Phil Swagel, the director of the Congressional Budget Office (CBO), on Sept. 2 published a blog post titled “The Effects of Increased Funding for the IRS.”
“CBO estimates that portions of the Administration’s proposal to increase funding for the IRS by $80 billion over the 2022–2031 period would increase revenues by approximately $200 billion over those 10 years,” Swagel wrote. The estimate does not include changes in revenue resulting from parts of the proposal that involve new information reporting requirements and other changes to the Code, he noted.
The spending proposal involves two types of funding: discretionary appropriations, which would primarily be used for enforcement activities; and mandatory funding, which would be used for a variety of activities.
According to Swagel, spending would increase in each year between 2021 and 2031, with the highest growth in the first several years. “By 2031, CBO projects, the proposal would make the IRS’s budget more than 90 percent larger than it is in CBO’s July 2021 baseline projections and would more than double the IRS’s staffing,” the blog said.
It is expected that approximately $60 billion would be used for enforcement and related operations support. CBO has estimated that the funding boost would increase revenues by approximately $200 billion.
“CBO’s estimate of revenues is based on the IRS’s projected returns on investment (ROIs) for spending on new enforcement initiatives,” Swagel explained, adding that in recent years peak ROIs for IRS have ranged from 5 to 9.
In his discussion of ROIs, he noted that CBO estimates that an audit of medium complexity would take 24 months to complete. “That time, combined with the expected training time for an experienced new hire, suggests that the IRS would begin to collect revenues 30 months after the new hire joined the agency,” Swagel wrote.
The estimated change in revenues is relative to the amount of revenues collected under current law. CBO’s estimate assumes that the proposed increase in funding would follow the proposed expansion of information reporting. “The estimate reflects CBO’s expectation that the increased enforcement activities would change the voluntary compliance rate – that is, the share of taxes owed that are paid voluntarily and on time – only modestly,” the blog said. “The magnitude of that effect is highly uncertain, however,” it added.
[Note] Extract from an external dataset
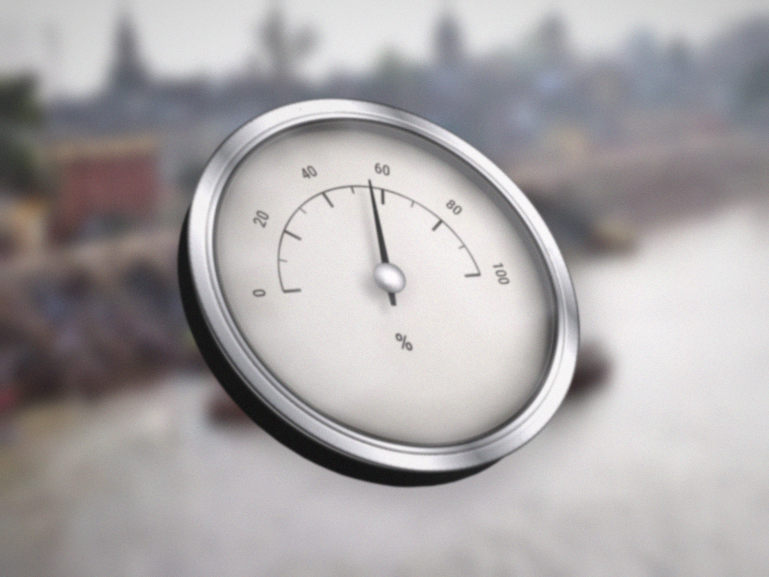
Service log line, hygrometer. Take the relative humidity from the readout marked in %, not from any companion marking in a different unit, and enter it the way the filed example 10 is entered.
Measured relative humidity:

Revenue changes stemming from the increased funding could differ from CBO’s estimate, said Swagel. “It depends on the IRS’s ability to hire experienced candidates, changes in voluntary compliance, and the interaction of enforcement funding with the IRS’s other capabilities,” he wrote.
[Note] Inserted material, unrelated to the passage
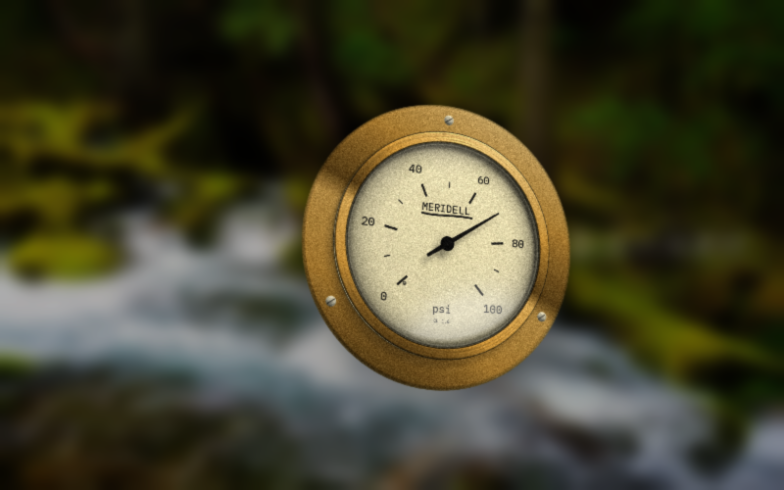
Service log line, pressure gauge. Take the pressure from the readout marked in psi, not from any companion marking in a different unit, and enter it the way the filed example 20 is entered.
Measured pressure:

The intention of IRS is to hire mid- and senior-level people with private-sector experience who will not require extensive training to become productive. “But it might not be able to hire its desired mix of candidates,” the blog said, adding that “a related source of uncertainty is attrition.”
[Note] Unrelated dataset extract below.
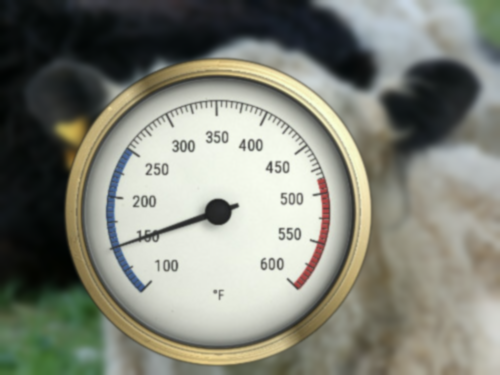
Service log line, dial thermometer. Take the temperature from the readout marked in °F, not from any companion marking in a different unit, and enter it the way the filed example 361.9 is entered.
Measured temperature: 150
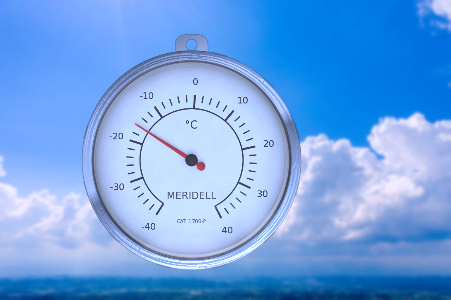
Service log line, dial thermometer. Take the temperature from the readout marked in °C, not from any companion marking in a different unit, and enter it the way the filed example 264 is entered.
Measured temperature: -16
Swagel also noted that a funding increase could signal that IRS was more capable of spotting noncompliance, with a resulting increase in voluntary compliance and revenues. “However, if there were fewer noncompliant taxpayers to audit, the ROIs from the IRS’s enforcement activities would drop, and the direct revenues from increased enforcement would be lower than CBO estimated,” he opined.
The Biden proposal would bring audit rates up to the levels of 10 years ago, with the rate rising for all taxpayers but with higher-income taxpayers facing the largest increase, wrote Swagel.
“In addition, the Administration’s policies would focus additional IRS resources on enforcement activity aimed at high-wealth taxpayers, large corporations, and partnerships. CBO estimates that if the proposals were enacted, tax compliance would be improved, and more households would meet their obligation under the law,” according to Swagel.
Finally, a boost in audit rates would likely result in some audits of taxpayers who would then be determined not to owe additional taxes. “However, the Administration’s proposal for more information reporting, as well as additional spending on IRS technology, might reduce the burden on compliant taxpayers by allowing the IRS to better target noncompliant ones and to reduce the number of audits that resulted in no change in tax assessment,” Swagel wrote.